» **EXERCISE**: In the listing below, find each line with the string "Picture" and report it.

┄┄┄┄┄┄┄┄┄┄┄┄┄┄┄┄┄┄┄┄

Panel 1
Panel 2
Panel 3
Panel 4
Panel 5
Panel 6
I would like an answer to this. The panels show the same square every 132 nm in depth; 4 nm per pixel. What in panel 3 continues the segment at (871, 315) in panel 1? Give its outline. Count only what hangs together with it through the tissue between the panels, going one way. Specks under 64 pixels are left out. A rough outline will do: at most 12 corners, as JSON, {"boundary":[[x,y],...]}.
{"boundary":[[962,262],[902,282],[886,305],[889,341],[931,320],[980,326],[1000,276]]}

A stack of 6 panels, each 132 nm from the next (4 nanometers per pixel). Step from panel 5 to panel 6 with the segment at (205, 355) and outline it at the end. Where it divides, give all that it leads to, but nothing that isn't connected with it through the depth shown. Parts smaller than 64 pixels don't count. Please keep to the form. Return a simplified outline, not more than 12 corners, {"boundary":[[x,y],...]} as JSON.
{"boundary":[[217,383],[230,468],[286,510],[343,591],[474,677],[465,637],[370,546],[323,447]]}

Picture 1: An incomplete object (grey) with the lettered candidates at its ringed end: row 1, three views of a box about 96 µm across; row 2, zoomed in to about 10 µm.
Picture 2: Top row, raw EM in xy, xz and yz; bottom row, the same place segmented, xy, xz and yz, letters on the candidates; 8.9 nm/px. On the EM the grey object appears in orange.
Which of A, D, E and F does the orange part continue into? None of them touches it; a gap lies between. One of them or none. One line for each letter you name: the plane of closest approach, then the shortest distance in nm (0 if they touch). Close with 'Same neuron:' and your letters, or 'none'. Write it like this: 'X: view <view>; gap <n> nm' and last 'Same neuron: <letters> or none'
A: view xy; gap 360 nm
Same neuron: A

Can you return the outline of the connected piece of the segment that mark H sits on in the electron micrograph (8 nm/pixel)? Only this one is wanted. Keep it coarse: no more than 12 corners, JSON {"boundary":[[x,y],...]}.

┄┄┄┄┄┄┄┄┄┄┄┄┄┄┄┄┄┄┄┄

» **THE COMPLETED TASK**:
Picture 1: An incomplete object (grey) with the lettered candidates at its ringed end: row 1, three views of a box about 96 µm across; row 2, zoomed in to about 10 µm.
Picture 2: Top row, raw EM in xy, xz and yz; bottom row, the same place segmented, xy, xz and yz, letters on the candidates; 8.9 nm/px. On the EM the grey object appears in orange.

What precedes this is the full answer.